Journée internationale contre l’homophobie et la transphobie

Peu importe le genre

La Fédération des travailleurs et travailleuses du Québec (FTQ) et son comité sur les droits des personnes gaies, lesbiennes, bisexuelles et transgenres (GLBT-FTQ) soulignent en ce 17 mai la Journée internationale contre l’homophobie et la transphobie, dont le thème choisi cette année par la Fondation Émergence qui lutte contre l’homophobie et la transphobie est Peu importe le genre. La FTQ rappelle qu’il y a encore quelque 74 États à travers le monde qui condamnent toujours l’homosexualité et 7 qui la punissent de peine de mort.

«Même si les mentalités ont évolué, on se rend compte qu’il y a encore beaucoup de travail à effectuer pour faire en sorte que les personnes LGBT puissent vivre tout à fait ouvertement sans crainte de représailles, de moqueries, de brimades ou de discriminations en société ou au travail», déclare le président de la FTQ et responsable du dossier LGBT au sein de la centrale, Daniel Boyer.

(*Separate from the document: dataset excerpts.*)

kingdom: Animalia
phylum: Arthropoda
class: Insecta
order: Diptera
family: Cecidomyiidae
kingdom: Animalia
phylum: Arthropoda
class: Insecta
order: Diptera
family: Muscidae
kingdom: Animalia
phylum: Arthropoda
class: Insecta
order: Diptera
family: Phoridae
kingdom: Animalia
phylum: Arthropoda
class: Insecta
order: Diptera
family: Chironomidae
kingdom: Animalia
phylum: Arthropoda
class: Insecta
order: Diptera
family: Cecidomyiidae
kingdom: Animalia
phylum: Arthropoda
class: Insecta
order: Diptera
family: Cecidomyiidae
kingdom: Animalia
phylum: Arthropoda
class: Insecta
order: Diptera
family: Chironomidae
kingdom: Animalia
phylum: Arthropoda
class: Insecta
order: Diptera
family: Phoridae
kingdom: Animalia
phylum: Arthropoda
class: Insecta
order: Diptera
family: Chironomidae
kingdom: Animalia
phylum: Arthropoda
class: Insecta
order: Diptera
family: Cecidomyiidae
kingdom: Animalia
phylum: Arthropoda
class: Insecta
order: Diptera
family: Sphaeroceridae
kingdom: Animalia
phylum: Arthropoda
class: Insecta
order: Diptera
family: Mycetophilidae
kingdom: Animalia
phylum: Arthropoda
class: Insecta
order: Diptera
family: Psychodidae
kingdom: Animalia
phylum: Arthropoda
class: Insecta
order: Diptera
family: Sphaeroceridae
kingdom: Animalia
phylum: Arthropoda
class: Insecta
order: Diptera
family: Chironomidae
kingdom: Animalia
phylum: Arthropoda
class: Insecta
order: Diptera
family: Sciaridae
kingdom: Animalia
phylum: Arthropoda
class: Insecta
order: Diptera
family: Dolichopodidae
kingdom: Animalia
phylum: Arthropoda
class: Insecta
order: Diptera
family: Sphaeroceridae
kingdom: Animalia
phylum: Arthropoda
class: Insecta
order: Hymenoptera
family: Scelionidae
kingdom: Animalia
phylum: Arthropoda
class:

L’un des objectifs de la Journée internationale contre l’homophobie et la transphobie est de promouvoir de bonnes relations entre les personnes sans égard à leur orientation sexuelle ou identité de genre. La Journée internationale contre l’homophobie et la transphobie se veut un évènement rassembleur.

«L’homophobie et la transphobie au travail sont une réalité. Elles doivent être prises au sérieux et cesser d’être un tabou. L’entreprise, qu’elle soit privée ou publique, doit veiller à assurer un climat de confiance qui permet à chaque personne de s’épanouir, quelle que soit son orientation sexuelle ou son identité de genre», conclut la présidente du comité sur les droits GLBT-FTQ, Line Blackburn.

La FTQ, la plus grande centrale syndicale au Québec, représente plus de 600 000 travailleurs et travailleuses.